Introduction
Dakota has developed the Tar-specific Green Optical Screening Tool or TarGOST®. TarGOST was developed exclusively for detection of coal tars, creosotes, heavy crudes, and tank bottoms. Following a comprehensive spectroscopic study of coal tar behavior, Dakota created this method which results in a monotonic response for coal tars on a variety of soils. Lab tests of TarGOST indicate the system is ideally suited for delineating the NAPL contaminated zones or source term at former manufactured gas plants (MGPs) and wood treating facilities.
Utilizing TarGOST
The TarGOST system is designed specifically to overcome the low signal levels and often severe non-monotonic response observed on coal tars and creosotes with current UV-based fluorescence systems.

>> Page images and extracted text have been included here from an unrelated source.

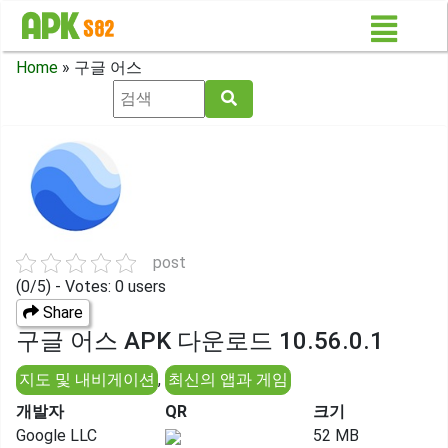
Home
»
구글 어스
post
(0/5) - Votes: 0 users
Share
구글 어스 APK 다운로드 10.56.0.1
지도 및 내비게이션
,
최신의 앱과 게임
개발자
QR
크기
Google LLC
52 MB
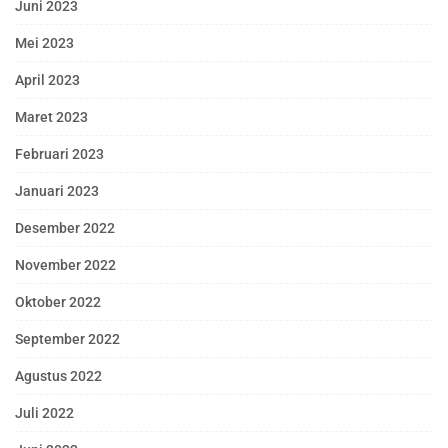
Juni 2023
Mei 2023
April 2023
Maret 2023
Februari 2023
Januari 2023
Desember 2022
November 2022
Oktober 2022
September 2022
Agustus 2022
Juli 2022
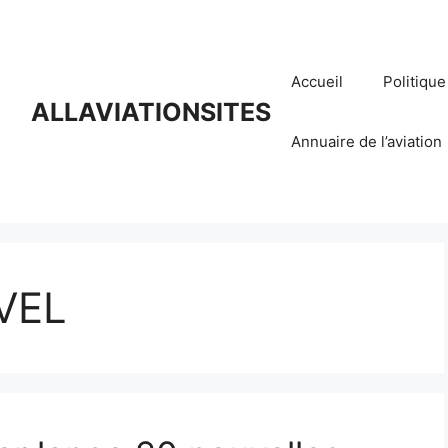
Accueil
Politique
ALLAVIATIONSITES
Annuaire de l’aviation
VEL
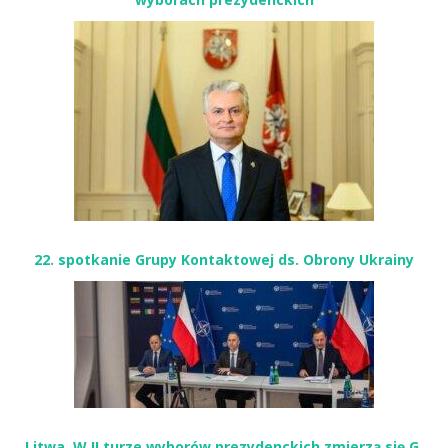
22. spotkanie Grupy Kontaktowej ds. Obrony Ukrainy
Litwa. W II turze wyborów prezydenckich zmierzą się G.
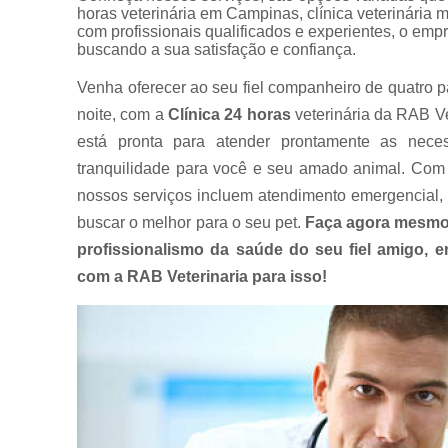
horas veterinária em Campinas, clínica veterinária 
com profissionais qualificados e experientes, o em
buscando a sua satisfação e confiança.
Venha oferecer ao seu fiel companheiro de quatro p
noite, com a
Clínica 24 horas
veterinária da RAB Ve
está pronta para atender prontamente as nece
tranquilidade para você e seu amado animal. Com 
nossos serviços incluem atendimento emergencial, 
buscar o melhor para o seu pet.
Faça agora mesmo
profissionalismo da saúde do seu fiel amigo,
com a RAB Veterinaria para isso!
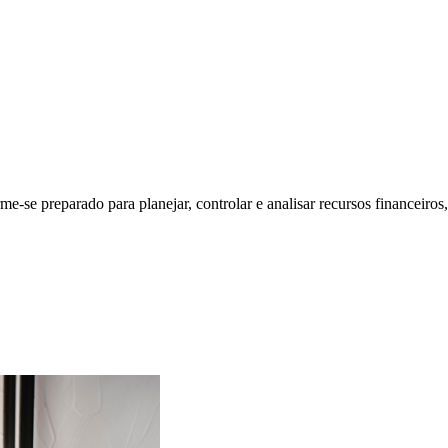
e-se preparado para planejar, controlar e analisar recursos financeiros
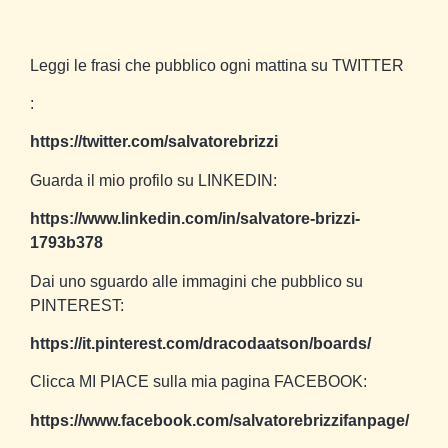
Leggi le frasi che pubblico ogni mattina su TWITTER
:
https://twitter.com/salvatorebrizzi
Guarda il mio profilo su LINKEDIN:
https://www.linkedin.com/in/salvatore-brizzi-
1793b378
Dai uno sguardo alle immagini che pubblico su
PINTEREST:
https://it.pinterest.com/dracodaatson/boards/
Clicca MI PIACE sulla mia pagina FACEBOOK:
https://www.facebook.com/salvatorebrizzifanpage/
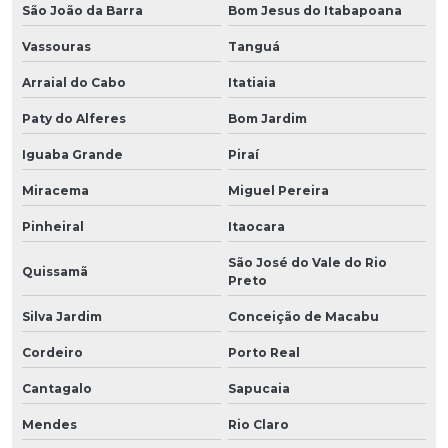
São João da Barra
Bom Jesus do Itabapoana
Vassouras
Tanguá
Arraial do Cabo
Itatiaia
Paty do Alferes
Bom Jardim
Iguaba Grande
Piraí
Miracema
Miguel Pereira
Pinheiral
Itaocara
São José do Vale do Rio
Quissamã
Preto
Silva Jardim
Conceição de Macabu
Cordeiro
Porto Real
Cantagalo
Sapucaia
Mendes
Rio Claro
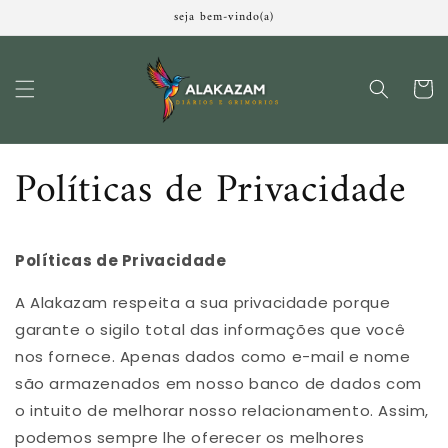
Pular
seja bem-vindo(a)
para o
conteúdo
Carrinh
Políticas de Privacidade
Políticas de Privacidade
A Alakazam respeita a sua privacidade porque
garante o sigilo total das informações que você
nos fornece. Apenas dados como e-mail e nome
são armazenados em nosso banco de dados com
o intuito de melhorar nosso relacionamento. Assim,
podemos sempre lhe oferecer os melhores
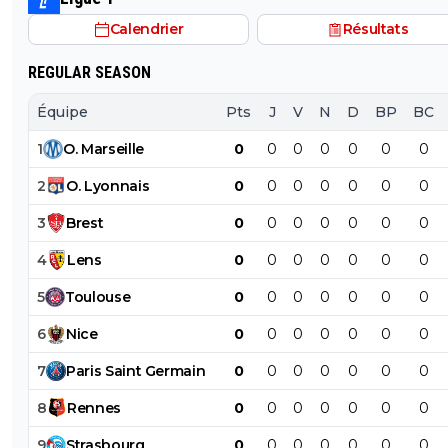
Calendrier
Résultats
REGULAR SEASON
Équipe
Pts
J
V
N
D
BP
BC
1
O
.
Marseille
0
0
0
0
0
0
0
2
O
.
Lyonnais
0
0
0
0
0
0
0
3
Brest
0
0
0
0
0
0
0
4
Lens
0
0
0
0
0
0
0
5
Toulouse
0
0
0
0
0
0
0
6
Nice
0
0
0
0
0
0
0
7
Paris
Saint
Germain
0
0
0
0
0
0
0
8
Rennes
0
0
0
0
0
0
0
9
Strasbourg
0
0
0
0
0
0
0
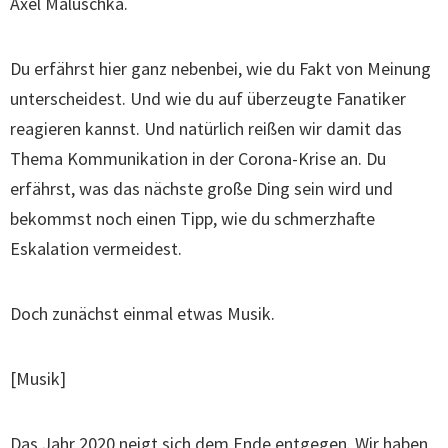
Axel Maluschka.
Du erfährst hier ganz nebenbei, wie du Fakt von Meinung
unterscheidest. Und wie du auf überzeugte Fanatiker
reagieren kannst. Und natürlich reißen wir damit das
Thema Kommunikation in der Corona-Krise an. Du
erfährst, was das nächste große Ding sein wird und
bekommst noch einen Tipp, wie du schmerzhafte
Eskalation vermeidest.
Doch zunächst einmal etwas Musik.
[Musik]
Das Jahr 2020 neigt sich dem Ende entgegen. Wir haben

TarGOST does not have the detection limits typically observed with the UV-based UVOST on the lighter molecular weight NAPLs, rather TarGOST focuses solely on mapping higher molecular weight NAPL contamination (LOD = ~100-500 ppm NAPL on soil).
TarGOST has been confirmed to be useful for logging:
- Coal tar (coking, former manufactured gas plants, etc.)
- Creosote
- Crude oil
- Bunker
- Heavy distillate
- Dripolene (olefin plant aromatic byproduct)

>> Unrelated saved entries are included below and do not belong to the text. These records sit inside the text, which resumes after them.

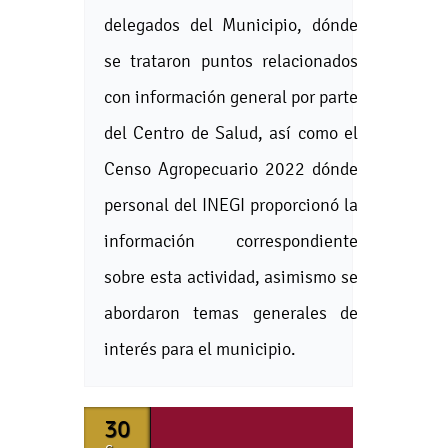
delegados del Municipio, dónde
se trataron puntos relacionados
con información general por parte
del Centro de Salud, así como el
Censo Agropecuario 2022 dónde
personal del INEGI proporcionó la
información correspondiente
sobre esta actividad, asimismo se
abordaron temas generales de
interés para el municipio.
30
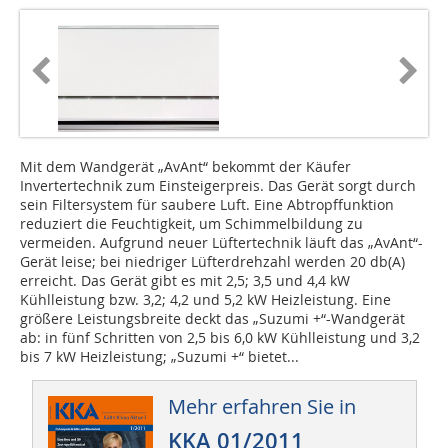
Mit dem Wandgerät „AvAnt“ bekommt der Käufer
Invertertechnik zum Einsteigerpreis. Das Gerät sorgt durch
sein Filtersystem für saubere Luft. Eine Abtropffunktion
reduziert die Feuchtigkeit, um Schimmelbildung zu
vermeiden. Aufgrund neuer Lüftertechnik läuft das „AvAnt“-
Gerät leise; bei niedriger Lüfterdrehzahl werden 20 db(A)
erreicht. Das Gerät gibt es mit 2,5; 3,5 und 4,4 kW
Kühlleistung bzw. 3,2; 4,2 und 5,2 kW Heizleistung. Eine
größere Leis­tungsbreite deckt das „Suzumi +“-Wandgerät
ab: in fünf Schritten von 2,5 bis 6,0 kW Kühlleistung und 3,2
bis 7 kW Heizleistung; „Suzumi +“ bietet...
Mehr erfahren Sie in
KKA 01/2011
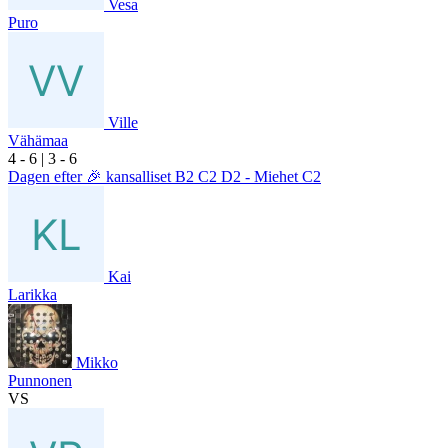
Vesa
Puro
Ville
Vähämaa
4
- 6
|
3
- 6
Dagen efter 🎉 kansalliset B2 C2 D2 - Miehet C2
Kai
Larikka
Mikko
Punnonen
VS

- DEHP/BEHP (some - not all)
- Biodiesel
Dakota is currently offering TarGOST site characterization service of former manufactured gas plants (MGPs) and wood-treating facilities. Since the first full-scale site characterization project in June of 2003, the system has been successfully applied and validated in a wide variety of site conditions and deployment platforms, including direct push technology and cone penetration testing (CPT) rigs. Barge deployment is now becoming fairly routine and continues to be a growing deployment platform for TarGOST.

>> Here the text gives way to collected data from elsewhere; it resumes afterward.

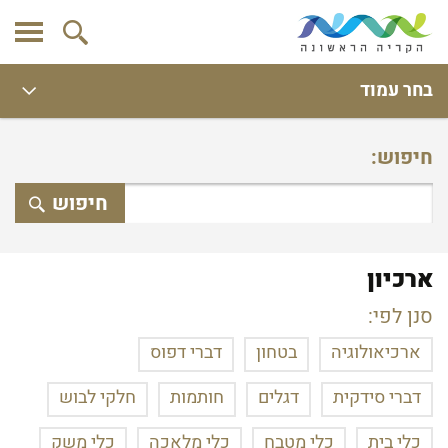
בחר עמוד
חיפוש:
חיפוש
ארכיון
סנן לפי:
ארכיאולוגיה
בטחון
דברי דפוס
דברי סידקית
דגלים
חותמות
חלקי לבוש
כלי בית
כלי מטבח
כלי מלאכה
כלי משק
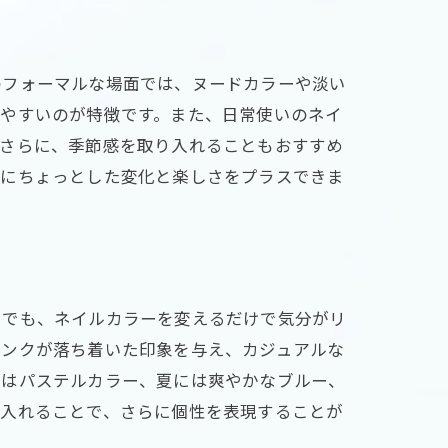
のフォーマルな場面では、ヌードカラーや淡い
れやすいのが特徴です。また、日常使いのネイ
。さらに、季節感を取り入れることもおすすめ
中にちょっとした変化と楽しさをプラスできま
日でも、ネイルカラーを変えるだけで気分がリ
ピンクが落ち着いた印象を与え、カジュアルな
にはパステルカラー、夏には爽やかなブルー、
り入れることで、さらに個性を表現することが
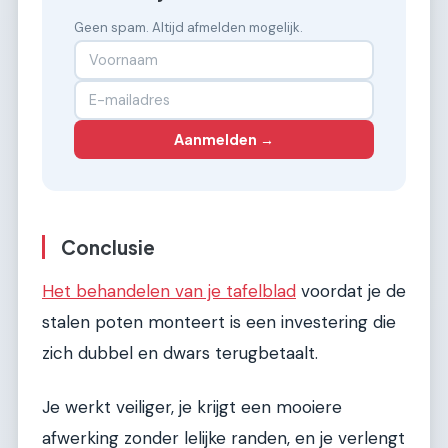
Geen spam. Altijd afmelden mogelijk.
Aanmelden →
Conclusie
Het behandelen van je tafelblad
voordat je de
stalen poten monteert is een investering die
zich dubbel en dwars terugbetaalt.
Je werkt veiliger, je krijgt een mooiere
afwerking zonder lelijke randen, en je verlengt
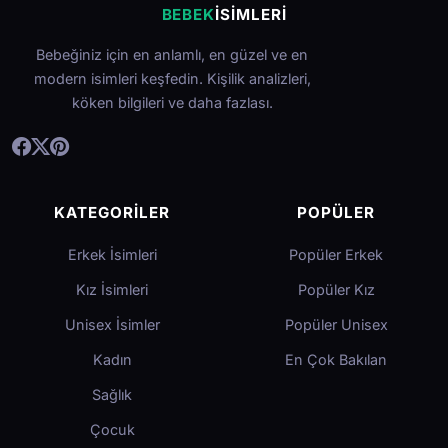
BEBEK
İSIMLERI
Bebeğiniz için en anlamlı, en güzel ve en
modern isimleri keşfedin. Kişilik analizleri,
köken bilgileri ve daha fazlası.
KATEGORILER
POPÜLER
Erkek İsimleri
Popüler Erkek
Kız İsimleri
Popüler Kız
Unisex İsimler
Popüler Unisex
Kadın
En Çok Bakılan
Sağlık
Çocuk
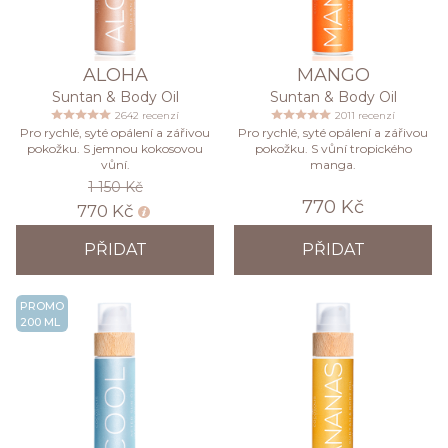
ALOHA
MANGO
Suntan & Body Oil
Suntan & Body Oil
2642 recenzí
2011 recenzí
Pro rychlé, syté opálení a zářivou
Pro rychlé, syté opálení a zářivou
pokožku. S jemnou kokosovou
pokožku. S vůní tropického
vůní.
manga.
1 150 Kč
770 Kč
770 Kč
PŘIDAT
PŘIDAT
PROMO
200 ML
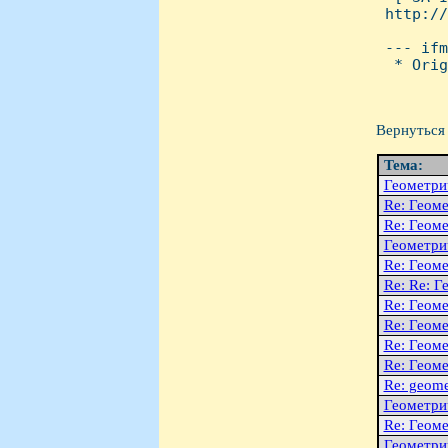
 http://
 --- ifm
  * Orig
Вернуться 
Тема:
Геометри
Re: Геом
Re: Геом
Геометри
Re: Геом
Re: Re: Г
Re: Геом
Re: Геом
Re: Геом
Re: Геоме
Re: geome
Геометри
Re: Геоме
Геометри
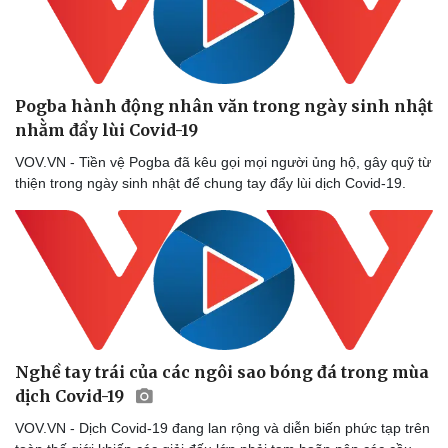
Pogba hành động nhân văn trong ngày sinh nhật
nhằm đẩy lùi Covid-19
VOV.VN - Tiền vệ Pogba đã kêu gọi mọi người ủng hộ, gây quỹ từ
thiện trong ngày sinh nhật để chung tay đẩy lùi dịch Covid-19.
Nghề tay trái của các ngôi sao bóng đá trong mùa
dịch Covid-19
VOV.VN - Dịch Covid-19 đang lan rộng và diễn biến phức tạp trên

Successful remediation/treatment systems require detailed knowledge of the NAPL distribution. TarGOST provides this knowledge at unprecedented speed, detail, and efficiency.
TarGOST+HP
The new TarGOST+HP tool enables the practitioner to efficiently delineate coal tar and creosote DNAPL while simultaneously classifying the scales of lithologic variability that control mass storage and transport in the source and distal segments of the DNAPL plume. This unique combination of technologies in a single tool reduces time and cost, while eliminating the need to integrate TarGOST and HPT data from adjacent borings.